Selected extract:
/---

Album Review: Shinedown’s Planet Zero

Band: Shinedown

Album: Planet Zero

Genre: Rock

Release Date: July 1, 2022

Standout Tracks: “Dysfunctional You,” “Dead Don’t Die,” “America Burning,” “A Symptom of Being Human,” “Sure Is Fun,” and “What You Wanted”

I know it’s been more than two weeks since Planet Zero dropped, but I was instructed to give this album my full attention before forming an opinion and, unfortunately, my first 3-4 plays of it were in my car while driving. I don’t consider that a deep dive, since I was trying to focus on the road at the same time. Lol.

I have since run through the album in its entirety several times, and the only thing I can say is… I love it. I love everything about it. There’s not a single track I find it necessary to skip, and there are several – even more than listed above – that I absolutely must hear every day.

\---

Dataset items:
/---

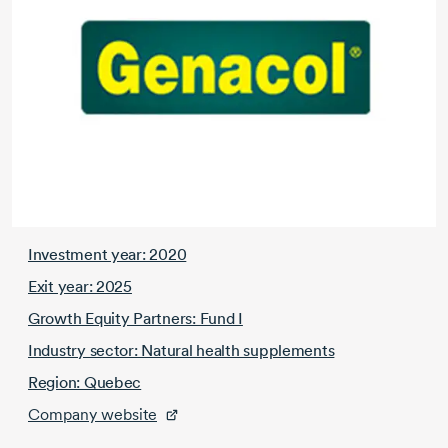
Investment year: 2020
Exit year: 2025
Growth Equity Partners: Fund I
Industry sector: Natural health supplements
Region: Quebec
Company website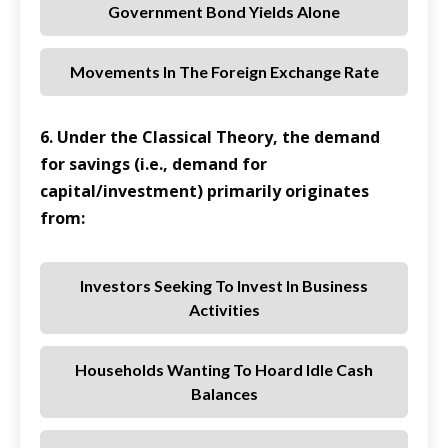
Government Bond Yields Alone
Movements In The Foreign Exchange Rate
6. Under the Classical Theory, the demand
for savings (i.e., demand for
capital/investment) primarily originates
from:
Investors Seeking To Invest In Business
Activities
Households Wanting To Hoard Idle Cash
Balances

\---
/---

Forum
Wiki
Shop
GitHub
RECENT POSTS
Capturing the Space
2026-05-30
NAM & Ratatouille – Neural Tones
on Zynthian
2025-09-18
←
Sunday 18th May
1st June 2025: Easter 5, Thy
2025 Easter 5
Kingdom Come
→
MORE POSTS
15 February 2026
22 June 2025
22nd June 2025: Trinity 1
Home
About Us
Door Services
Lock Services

\---
/---

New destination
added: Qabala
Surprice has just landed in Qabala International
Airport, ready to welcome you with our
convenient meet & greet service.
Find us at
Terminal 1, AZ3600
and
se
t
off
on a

\---

Work request 1:
Translate this sentence from the album review into Spanish: "I love everything about it."
Work request 2:
In the album review, change the part that opens with the words containing "Album: Planet Zero" and closes with "hear every day.", replacing "car" with "truck".
Work request 3:
List every track named as a standout track in the album review.
The items are separate material and are not part of the album review.

Reply 1:
Me encanta todo de él.

Reply 2:
Album: Planet Zero

Genre: Rock

Release Date: July 1, 2022

Standout Tracks: “Dysfunctional You,” “Dead Don’t Die,” “America Burning,” “A Symptom of Being Human,” “Sure Is Fun,” and “What You Wanted”

I know it’s been more than two weeks since Planet Zero dropped, but I was instructed to give this album my full attention before forming an opinion and, unfortunately, my first 3-4 plays of it were in my truck while driving. I don’t consider that a deep dive, since I was trying to focus on the road at the same time. Lol.

I have since run through the album in its entirety several times, and the only thing I can say is… I love it. I love everything about it. There’s not a single track I find it necessary to skip, and there are several – even more than listed above – that I absolutely must hear every day.

Reply 3:
- Dysfunctional You
- Dead Don't Die
- America Burning
- A Symptom of Being Human
- Sure Is Fun
- What You Wanted